In the survey of 1,064 CFOs and vice presidents, directors and managers of finance, which was conducted globally in June and July 2022, participants ranked their priorities for the coming year. Specifically, the top 10 priorities for CFOs and VPs of finance are:
2. Profitability reporting and analysis
3. Blockchain/smart contracts
4. Cloud-based applications
5. Financial planning and analysis
6. Changing demands and expectations of internal customers
7. Leadership (within your organization)
8. Process mining
9. Automation
10. The changing roles of human resources, leadership & development, and recruiting
Notably, blockchain and smart contracts moved up in the top 10 list this year. CFOs and finance leaders may be employing these technologies as part of their approach to supply chain resiliency and innovation.
"This year's survey findings confirm that CFOs continue to extend the value they deliver to the organization far beyond the boundaries of traditional finance and accounting activities, as they reimagine their roles and embrace responsibilities tied to supply chain, automation, analytics, ESG, leadership skills and more," said Christopher Wright, global leader of Protiviti's Business Performance Improvement practice. "Through recent tumultuous years, CFOs globally have been presented with opportunities to establish and stress-test their expanding strategic roles in real-time, which has helped them contribute to the dialog in the C-suite and boardroom."
The Protiviti survey also found that ESG strategies and reporting take center stage – from increased focus on and frequency of ESG reporting to formal and documented DEI programs, CFOs and finance leaders are devoting more time, attention and resources to enterprise ESG initiatives. Of note, four in 10 finance organizations are incorporating ESG into more of their sourcing decisions, considering not just sustainability but also social issues.
CFOs are also addressing concerns about inflationary trends: for example, 35% of CFOs are assessing the need for new skills and talent both inside and outside of their organizations; 33% are balancing the risk of higher staff attrition against potential compensation increases; and 32% are refining and/or increasing scenario planning.

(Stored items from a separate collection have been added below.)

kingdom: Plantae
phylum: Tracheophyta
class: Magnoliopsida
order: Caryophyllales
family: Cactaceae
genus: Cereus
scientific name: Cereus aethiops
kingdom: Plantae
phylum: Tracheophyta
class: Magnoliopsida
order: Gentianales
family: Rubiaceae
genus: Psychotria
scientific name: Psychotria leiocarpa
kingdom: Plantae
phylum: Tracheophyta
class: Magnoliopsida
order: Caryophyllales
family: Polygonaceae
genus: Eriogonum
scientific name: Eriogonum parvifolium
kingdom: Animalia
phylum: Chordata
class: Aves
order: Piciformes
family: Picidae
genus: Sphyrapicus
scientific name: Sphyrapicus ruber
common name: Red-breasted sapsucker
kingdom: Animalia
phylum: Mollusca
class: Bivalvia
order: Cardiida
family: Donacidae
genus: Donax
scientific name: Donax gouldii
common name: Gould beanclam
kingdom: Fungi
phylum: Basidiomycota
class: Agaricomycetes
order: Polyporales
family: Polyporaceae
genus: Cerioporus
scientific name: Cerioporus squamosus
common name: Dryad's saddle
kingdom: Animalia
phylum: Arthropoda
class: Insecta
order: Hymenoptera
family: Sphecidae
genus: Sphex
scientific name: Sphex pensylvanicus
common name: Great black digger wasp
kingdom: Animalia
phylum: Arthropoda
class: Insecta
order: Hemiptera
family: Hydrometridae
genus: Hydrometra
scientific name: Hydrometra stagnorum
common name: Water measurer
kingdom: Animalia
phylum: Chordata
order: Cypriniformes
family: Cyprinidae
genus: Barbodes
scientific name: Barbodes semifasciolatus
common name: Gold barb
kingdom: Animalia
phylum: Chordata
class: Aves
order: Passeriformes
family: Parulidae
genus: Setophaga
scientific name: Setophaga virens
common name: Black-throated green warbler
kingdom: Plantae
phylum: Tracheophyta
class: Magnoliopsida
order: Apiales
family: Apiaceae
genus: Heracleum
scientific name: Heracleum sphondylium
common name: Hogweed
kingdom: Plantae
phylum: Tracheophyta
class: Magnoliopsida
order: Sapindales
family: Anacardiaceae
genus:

"More CFOs and finance leaders now realize that high-impact disruptions like interest rate volatility, trade wars, and Russia's war on Ukraine have exposed the fragility of the global supply chain model," said David Petrucci, a managing director and global leader of Protiviti's Supply Chain and Operations practice. "CFOs are paying more attention to considerations such as how long suppliers can operate amid a catastrophic event and how long their own organizations can operate amid prolonged supply chain disruptions. It's essential for them to look beyond traditional cost calculations by evaluating and monitoring supply chain reliability, responsiveness and resiliency."
The survey results reflect responses from finance professionals worldwide at both public and private companies across a broad range of industries. In addition to presenting findings from respondents overall, the Protiviti survey report, titled "Reimagine," compares results from respondents at the CFO and VP of finance levels with those at director and manager levels. Comparisons of the sometimes-marked differences between their responses by level provide additional insights for senior leadership to address.